* _Given data_
-*-

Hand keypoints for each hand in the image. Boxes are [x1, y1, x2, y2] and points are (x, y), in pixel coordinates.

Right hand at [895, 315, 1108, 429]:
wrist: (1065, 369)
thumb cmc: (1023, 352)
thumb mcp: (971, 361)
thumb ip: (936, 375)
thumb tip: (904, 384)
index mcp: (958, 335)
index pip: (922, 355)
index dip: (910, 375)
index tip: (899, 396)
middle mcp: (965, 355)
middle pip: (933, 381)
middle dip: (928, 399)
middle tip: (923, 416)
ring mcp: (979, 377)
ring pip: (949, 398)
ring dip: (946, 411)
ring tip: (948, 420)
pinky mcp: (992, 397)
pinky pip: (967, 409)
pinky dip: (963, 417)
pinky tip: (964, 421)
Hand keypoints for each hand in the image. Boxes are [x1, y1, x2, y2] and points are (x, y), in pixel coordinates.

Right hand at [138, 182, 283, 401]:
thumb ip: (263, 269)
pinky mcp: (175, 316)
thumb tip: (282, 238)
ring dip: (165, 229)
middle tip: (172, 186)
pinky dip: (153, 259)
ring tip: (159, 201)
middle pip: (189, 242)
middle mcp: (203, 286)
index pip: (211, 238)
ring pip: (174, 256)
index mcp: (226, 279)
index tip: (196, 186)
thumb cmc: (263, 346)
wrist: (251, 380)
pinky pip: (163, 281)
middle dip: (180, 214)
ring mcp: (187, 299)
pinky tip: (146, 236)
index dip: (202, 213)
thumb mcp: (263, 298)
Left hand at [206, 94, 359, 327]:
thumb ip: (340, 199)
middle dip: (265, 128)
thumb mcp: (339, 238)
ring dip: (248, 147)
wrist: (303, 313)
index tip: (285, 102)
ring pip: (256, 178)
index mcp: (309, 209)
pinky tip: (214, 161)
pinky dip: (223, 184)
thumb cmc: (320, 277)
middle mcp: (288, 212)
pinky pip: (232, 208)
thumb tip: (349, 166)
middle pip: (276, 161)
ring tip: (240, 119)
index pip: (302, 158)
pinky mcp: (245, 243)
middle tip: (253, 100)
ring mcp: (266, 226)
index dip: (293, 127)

-*-

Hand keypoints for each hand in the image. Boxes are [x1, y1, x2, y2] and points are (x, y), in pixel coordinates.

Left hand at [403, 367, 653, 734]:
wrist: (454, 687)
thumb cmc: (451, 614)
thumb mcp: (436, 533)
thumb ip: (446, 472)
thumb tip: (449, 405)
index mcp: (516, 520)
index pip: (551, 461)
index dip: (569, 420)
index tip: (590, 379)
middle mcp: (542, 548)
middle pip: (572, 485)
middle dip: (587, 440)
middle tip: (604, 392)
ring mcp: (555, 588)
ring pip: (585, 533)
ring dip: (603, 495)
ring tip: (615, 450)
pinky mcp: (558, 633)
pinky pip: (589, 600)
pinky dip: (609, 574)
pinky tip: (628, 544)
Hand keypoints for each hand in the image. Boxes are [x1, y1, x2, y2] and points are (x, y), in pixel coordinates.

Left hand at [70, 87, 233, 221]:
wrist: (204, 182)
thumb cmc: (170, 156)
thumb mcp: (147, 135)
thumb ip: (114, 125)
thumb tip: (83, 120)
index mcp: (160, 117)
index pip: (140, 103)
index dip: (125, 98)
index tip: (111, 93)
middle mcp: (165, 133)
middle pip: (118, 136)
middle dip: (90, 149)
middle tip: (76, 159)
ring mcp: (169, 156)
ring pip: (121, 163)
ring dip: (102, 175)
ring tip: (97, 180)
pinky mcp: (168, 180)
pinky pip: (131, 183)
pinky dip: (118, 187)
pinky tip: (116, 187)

-*-

* _Problem description_
Above are the records. Copy the lines beginning at the one that has "thumb mcp: (339, 238)" and ending with the one that has "index dip: (293, 127)", unchanged.

* _Answer to this exercise_
thumb mcp: (339, 238)
ring dip: (248, 147)
wrist: (303, 313)
index tip: (285, 102)
ring pip: (256, 178)
index mcp: (309, 209)
pinky tip: (214, 161)
pinky dip: (223, 184)
thumb cmc: (320, 277)
middle mcp: (288, 212)
pinky pip: (232, 208)
thumb tip: (349, 166)
middle pip: (276, 161)
ring tip: (240, 119)
index pip: (302, 158)
pinky mcp: (245, 243)
middle tip: (253, 100)
ring mcp: (266, 226)
index dip: (293, 127)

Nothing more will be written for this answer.